For all the wonderful variety and complexity of man-made structures, they become simple and homogeneous when you look closely at their composation. This is not the case with natural materials, which resemble fractals under the microscope with an elaborate supporting structure that goes deeper and deeper.

Feather Design For Tensile Structures?

This is why, despite being inspired to fly by watching birds, man has yet to construct an airplane of feathers that can move with the grace of an eagle.

How do they do it?

Feathers are clearly perfect for flight and insulation. They are self-healing and aerodynamic, lightweight and yet astonishingly strong; however, an understanding of how they do it has been a long time coming.

Using an electron microscope, Theagarten Lingham-Soliar – a materials scientist from South Africa’s Nelson Mandela Metropolitan University – inspected feathers closer than ever before and made a succession of discoveries all the way down to the molecular scale.

Feather Design For Tensile Structures?

The shaft of a feather is called a rachis and the side branches are called barbs. Under an ordinary microscope, you can see barbules that hook the barbs into the firm planes needed for flight.

Fibres in these two orientations somehow withstand the immense stresses of flight, but nobody understood how; nor could they replicate it in man-made materials. Looking deeper, smaller structures were revealed that redistribute the stresses, with a glue-like substance holding the fibres together in one direction but improving movement laterally.

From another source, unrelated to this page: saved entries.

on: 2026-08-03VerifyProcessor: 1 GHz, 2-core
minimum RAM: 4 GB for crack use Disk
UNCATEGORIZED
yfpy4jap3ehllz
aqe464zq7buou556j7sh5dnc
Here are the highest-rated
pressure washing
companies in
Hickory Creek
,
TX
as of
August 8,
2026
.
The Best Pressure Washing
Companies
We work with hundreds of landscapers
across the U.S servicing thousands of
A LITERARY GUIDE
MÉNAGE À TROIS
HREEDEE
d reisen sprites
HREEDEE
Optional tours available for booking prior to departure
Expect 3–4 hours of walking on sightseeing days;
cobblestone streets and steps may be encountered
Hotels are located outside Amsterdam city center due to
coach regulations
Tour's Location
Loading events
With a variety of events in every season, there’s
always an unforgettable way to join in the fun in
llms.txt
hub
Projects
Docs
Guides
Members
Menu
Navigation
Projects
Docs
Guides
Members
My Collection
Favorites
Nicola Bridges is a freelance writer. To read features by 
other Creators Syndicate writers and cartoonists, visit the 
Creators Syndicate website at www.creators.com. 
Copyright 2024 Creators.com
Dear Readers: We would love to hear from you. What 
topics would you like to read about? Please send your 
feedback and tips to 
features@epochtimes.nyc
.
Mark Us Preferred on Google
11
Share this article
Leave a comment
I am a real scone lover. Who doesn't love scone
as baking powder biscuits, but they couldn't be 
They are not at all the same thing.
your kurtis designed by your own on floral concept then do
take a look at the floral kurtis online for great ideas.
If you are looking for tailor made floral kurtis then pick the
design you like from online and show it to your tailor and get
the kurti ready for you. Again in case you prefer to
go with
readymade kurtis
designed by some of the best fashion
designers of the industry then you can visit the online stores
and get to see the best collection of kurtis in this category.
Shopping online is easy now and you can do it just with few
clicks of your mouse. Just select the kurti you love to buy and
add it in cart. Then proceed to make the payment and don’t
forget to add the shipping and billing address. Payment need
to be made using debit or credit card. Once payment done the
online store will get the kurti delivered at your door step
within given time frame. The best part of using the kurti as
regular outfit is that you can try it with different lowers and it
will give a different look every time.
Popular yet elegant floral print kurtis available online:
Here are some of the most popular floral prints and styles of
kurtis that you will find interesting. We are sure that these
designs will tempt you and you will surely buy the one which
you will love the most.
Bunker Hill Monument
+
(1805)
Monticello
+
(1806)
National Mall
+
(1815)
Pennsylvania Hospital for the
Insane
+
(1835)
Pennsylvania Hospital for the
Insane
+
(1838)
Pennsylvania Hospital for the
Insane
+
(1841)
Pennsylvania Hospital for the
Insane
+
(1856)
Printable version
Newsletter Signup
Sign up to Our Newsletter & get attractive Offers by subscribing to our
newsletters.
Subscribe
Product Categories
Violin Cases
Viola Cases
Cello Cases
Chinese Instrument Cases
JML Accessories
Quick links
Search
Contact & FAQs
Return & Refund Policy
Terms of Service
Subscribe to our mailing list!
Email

All the components, even in the softest feather, are made of extremely hard keratin. In cross section, the electron microscope reveals this also has a precise supporting structure that endows the almost hollow filaments with strength out of all proportion to their weight. The molecular arrangement of keratin in birds is different from other animals – pleated rather than helical – making it even more perfect for the job.

New construction fabrics

Studies of how all this works will inspire man-made materials better able to flex and yet also resist catastrophic buckling under dynamically changing loads. Tensile structures are already a growing feature on our city skylines thanks to innovators such as http://fabricarchitecture.com/; however, as we learn ever more from nature’s example, we can expect greater flexibility, longer spans, lighter weight, and even more creative designs.

Understanding how the bird feather manufactures itself into this intricate and precisely-tuned structure, however, is still one for philosophers to fight over.